Mittlerweile hat sich der Kampf um das letzte Olympia-Ticket auf zwei Namen reduziert: Ammann oder Felix Trunz (19)? Während intern weiter beraten wird, hat Marco Grigoli (34) seine Wahl bereits getroffen.
«Das Rennen ist brutal eng», sagt der frühere Skispringer und heutige SRF-Experte. «Aber ich würde Felix mitnehmen. Simon muss deshalb leider zu Hause bleiben.» Für das Talent sprechen im Duell mit dem vierfachen Olympiasieger mehrere Faktoren.
Starkes Auf und Ab bei Ammann
Da wäre zum einen der Eindruck, den Trunz in den letzten Wochen gemacht hat. «Seine Formkurve zeigt klar nach oben. Das ist im Moment ein kleiner, aber entscheidender Vorteil.» Am vergangenen Wochenende sprang er im Weltcup als einziger Schweizer zweimal in die Punkteränge. Mit Rang 23 flog Trunz gar zu seinem bisher besten Resultat auf oberster Stufe.
Ammann klassierte sich in Sapporo nur einmal in den Top 30. «Seine Resultate sind für mich zu schwankend.» Phasen mit sehr starken Sprüngen würden sich zu oft mit Tagen abwechseln, an denen der Abstand zur Weltspitze etwas gar gross sei.
So dachte Grigoli beispielsweise nach dem starken Auftritt im zweitklassigen Continental Cup am vorletzten Wochenende, Ammann würde es packen. Doch dann folgte im Weltcup ein durchzogener Samstag mit Rang 41. «Das hat mich negativ überrascht. Ich glaubte, er zieht es jetzt durch.»

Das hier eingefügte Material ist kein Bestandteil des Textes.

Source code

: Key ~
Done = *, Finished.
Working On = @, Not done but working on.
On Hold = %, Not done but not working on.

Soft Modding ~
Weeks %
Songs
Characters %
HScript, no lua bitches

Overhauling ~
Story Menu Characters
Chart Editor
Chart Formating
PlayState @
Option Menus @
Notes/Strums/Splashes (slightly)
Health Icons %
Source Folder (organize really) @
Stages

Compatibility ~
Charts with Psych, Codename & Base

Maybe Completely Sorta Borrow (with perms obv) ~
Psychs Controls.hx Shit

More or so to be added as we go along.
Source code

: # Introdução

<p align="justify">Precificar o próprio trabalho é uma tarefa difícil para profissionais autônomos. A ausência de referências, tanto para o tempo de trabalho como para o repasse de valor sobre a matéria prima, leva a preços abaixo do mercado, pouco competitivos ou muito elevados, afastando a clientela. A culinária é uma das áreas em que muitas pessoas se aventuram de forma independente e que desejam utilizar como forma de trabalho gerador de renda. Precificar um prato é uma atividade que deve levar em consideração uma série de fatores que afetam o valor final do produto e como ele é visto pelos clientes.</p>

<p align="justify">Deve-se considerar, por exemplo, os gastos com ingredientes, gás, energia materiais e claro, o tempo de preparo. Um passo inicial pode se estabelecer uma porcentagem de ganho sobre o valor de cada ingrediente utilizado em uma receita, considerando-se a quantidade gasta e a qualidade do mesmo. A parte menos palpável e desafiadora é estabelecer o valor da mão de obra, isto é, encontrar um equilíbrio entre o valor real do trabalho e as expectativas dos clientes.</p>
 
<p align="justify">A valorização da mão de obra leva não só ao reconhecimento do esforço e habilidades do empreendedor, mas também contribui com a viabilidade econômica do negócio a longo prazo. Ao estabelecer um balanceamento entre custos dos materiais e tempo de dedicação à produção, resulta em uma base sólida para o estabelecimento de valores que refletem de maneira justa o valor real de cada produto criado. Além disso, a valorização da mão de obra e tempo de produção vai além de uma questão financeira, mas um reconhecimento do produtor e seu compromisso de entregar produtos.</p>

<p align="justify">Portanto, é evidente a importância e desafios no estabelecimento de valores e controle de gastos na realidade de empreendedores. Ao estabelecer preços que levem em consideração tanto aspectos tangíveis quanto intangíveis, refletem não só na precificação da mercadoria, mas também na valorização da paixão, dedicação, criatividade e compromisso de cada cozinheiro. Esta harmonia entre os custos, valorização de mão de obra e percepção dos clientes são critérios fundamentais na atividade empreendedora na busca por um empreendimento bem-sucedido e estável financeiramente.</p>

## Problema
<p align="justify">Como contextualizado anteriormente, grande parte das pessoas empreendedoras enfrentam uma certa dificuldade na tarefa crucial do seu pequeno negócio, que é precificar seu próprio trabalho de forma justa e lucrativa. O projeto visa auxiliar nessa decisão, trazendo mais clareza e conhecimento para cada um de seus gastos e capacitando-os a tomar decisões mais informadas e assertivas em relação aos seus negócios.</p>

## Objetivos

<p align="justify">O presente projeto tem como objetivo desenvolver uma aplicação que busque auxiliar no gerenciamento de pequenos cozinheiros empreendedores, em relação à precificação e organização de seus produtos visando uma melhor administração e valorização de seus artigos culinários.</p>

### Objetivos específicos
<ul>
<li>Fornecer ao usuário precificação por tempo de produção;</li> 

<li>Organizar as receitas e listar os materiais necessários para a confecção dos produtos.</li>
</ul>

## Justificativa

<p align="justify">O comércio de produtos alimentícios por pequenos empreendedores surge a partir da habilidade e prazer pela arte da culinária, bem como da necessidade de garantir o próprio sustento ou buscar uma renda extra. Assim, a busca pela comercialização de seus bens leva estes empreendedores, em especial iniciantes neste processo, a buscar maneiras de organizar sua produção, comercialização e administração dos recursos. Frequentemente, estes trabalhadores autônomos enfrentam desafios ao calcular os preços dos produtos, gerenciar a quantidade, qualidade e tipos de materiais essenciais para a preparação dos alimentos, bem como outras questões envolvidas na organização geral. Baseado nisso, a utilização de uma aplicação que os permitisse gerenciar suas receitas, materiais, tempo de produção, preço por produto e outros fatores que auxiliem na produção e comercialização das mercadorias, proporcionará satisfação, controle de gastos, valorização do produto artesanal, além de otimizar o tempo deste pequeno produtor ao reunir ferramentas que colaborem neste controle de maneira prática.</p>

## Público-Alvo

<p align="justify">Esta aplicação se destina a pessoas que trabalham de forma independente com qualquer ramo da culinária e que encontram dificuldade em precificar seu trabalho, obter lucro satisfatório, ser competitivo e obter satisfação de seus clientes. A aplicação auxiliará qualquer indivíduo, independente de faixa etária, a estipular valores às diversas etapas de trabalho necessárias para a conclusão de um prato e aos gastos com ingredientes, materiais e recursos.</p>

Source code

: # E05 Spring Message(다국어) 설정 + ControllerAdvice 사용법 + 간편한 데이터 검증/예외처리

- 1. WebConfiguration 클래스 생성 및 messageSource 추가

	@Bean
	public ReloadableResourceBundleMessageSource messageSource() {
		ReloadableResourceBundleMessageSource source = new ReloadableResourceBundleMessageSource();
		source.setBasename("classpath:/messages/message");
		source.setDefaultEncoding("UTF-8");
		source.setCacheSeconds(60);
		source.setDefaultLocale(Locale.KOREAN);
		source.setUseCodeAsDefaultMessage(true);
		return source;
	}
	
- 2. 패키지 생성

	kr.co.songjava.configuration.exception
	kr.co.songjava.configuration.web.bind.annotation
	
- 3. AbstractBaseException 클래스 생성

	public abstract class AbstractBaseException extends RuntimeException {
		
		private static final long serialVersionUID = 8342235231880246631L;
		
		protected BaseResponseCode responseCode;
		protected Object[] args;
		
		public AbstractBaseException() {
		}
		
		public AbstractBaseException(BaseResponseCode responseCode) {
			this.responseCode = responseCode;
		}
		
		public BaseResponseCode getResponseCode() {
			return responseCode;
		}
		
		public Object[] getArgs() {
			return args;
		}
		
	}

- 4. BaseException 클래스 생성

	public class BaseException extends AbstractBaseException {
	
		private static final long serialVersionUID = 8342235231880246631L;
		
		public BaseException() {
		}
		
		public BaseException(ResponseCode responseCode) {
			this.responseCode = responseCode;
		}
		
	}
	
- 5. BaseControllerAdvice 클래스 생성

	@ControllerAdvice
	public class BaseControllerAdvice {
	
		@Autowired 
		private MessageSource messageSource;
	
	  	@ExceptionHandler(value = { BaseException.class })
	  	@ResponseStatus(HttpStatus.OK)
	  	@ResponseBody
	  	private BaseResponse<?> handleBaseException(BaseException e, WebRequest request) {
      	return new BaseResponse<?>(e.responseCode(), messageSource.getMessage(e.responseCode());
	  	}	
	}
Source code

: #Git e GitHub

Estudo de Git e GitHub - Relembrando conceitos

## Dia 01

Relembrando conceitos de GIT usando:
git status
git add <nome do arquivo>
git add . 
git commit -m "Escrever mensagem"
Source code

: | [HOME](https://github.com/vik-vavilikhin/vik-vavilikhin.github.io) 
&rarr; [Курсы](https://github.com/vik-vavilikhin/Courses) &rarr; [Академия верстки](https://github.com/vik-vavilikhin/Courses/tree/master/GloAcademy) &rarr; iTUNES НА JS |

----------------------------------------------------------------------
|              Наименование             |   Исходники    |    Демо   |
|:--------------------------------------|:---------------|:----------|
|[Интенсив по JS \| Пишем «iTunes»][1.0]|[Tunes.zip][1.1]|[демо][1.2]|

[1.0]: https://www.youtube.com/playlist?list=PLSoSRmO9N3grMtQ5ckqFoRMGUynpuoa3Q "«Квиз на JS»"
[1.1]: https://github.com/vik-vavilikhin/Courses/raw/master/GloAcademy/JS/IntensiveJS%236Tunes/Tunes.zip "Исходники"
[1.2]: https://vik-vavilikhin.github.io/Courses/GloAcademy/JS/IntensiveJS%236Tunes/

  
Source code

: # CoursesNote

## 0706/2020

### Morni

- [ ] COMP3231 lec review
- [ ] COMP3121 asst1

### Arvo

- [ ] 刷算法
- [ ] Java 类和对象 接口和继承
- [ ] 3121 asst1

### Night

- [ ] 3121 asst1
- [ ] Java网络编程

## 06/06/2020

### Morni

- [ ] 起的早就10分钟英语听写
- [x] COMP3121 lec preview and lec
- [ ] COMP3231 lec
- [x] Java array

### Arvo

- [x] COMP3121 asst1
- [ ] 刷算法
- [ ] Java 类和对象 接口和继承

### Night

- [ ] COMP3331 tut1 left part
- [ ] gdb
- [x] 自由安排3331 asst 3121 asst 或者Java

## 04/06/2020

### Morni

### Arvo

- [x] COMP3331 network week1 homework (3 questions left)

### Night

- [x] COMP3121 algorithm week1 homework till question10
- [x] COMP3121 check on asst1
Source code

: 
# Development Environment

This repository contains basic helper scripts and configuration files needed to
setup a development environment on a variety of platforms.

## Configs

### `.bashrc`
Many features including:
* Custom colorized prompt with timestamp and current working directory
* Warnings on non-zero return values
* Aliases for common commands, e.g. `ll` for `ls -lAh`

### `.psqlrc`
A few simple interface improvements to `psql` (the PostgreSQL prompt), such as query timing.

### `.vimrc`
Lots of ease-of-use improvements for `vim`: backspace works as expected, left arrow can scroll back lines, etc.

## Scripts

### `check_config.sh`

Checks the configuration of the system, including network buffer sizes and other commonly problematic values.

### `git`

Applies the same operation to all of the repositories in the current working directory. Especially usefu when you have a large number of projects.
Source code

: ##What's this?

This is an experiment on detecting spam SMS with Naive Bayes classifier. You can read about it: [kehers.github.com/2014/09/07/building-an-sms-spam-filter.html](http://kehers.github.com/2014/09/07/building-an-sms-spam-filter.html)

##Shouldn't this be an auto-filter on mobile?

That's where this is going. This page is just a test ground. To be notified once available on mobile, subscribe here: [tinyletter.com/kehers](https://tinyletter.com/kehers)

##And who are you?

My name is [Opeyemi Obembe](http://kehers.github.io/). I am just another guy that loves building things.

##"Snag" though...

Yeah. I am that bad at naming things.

Ein zweiter wichtiger Faktor
Cheftrainer Bine Norcic kündigte vor dem Olympia-Showdown in Japan an, dass nur die Leistung im Hier und Jetzt zählt. «Deshalb hat sich Felix am letzten Wochenende in die Poleposition manövriert.»
Zudem betont Grigoli: «Olympische Selektionen dürfen keine Ehrungen für das sein, was einmal war. Die Verantwortlichen müssen an die Zukunft denken.» Hier greift der zweite Faktor, der für Trunz spricht: das Alter und sein Entwicklungspotenzial.
Erneuter Olympia-Showdown?
Die Routine von Ammann wiege diese Argumente aus Sicht von Grigoli nicht auf. Ginge es nach ihm, würde Ammann also nicht zum achten Mal an die Olympischen Spiele reisen. Ein solches Statement lässt sich Sylvain Freiholz nicht entlocken. «Die sind so nahe zusammen. Das ist wie wenn du dich als Vater für deine Tochter oder deinen Sohn entscheiden musst», erklärt er.
Der WM-Bronzegewinner von 1998 hat dafür eine spannende Idee. «Beide sollen nach Italien reisen und dort im Training gegeneinander antreten», erklärt er. So hätte man einen direkten Vergleich unter Olympia-Bedingungen.
Doch dieser Vorschlag ist nicht umsetzbar. Wie der Verband auf Blick-Anfrage erklärt, dürfen an den Olympischen Winterspielen selbst im Training nur die drei startberechtigten Athleten teilnehmen. Für Freiholz bleibt deshalb nur noch eine – nicht ganz ernst gemeinte – Möglichkeit: «Dann sollen sie Streichhölzer ziehen. Der mit dem kürzeren Stück bleibt zu Hause.»
Diese Aussage zeigt, wie schwierig es für Nordic und sein Trainerteam werden wird. Sie müssen sich nun intensive Gedanken darüber machen, wie es weitergeht. Eine Möglichkeit wäre, Ammann und Trunz an der Skiflug-WM nochmals direkt gegeneinander antreten zu lassen. Die definitive Olympia-Selektion wird am 26. Januar kommuniziert.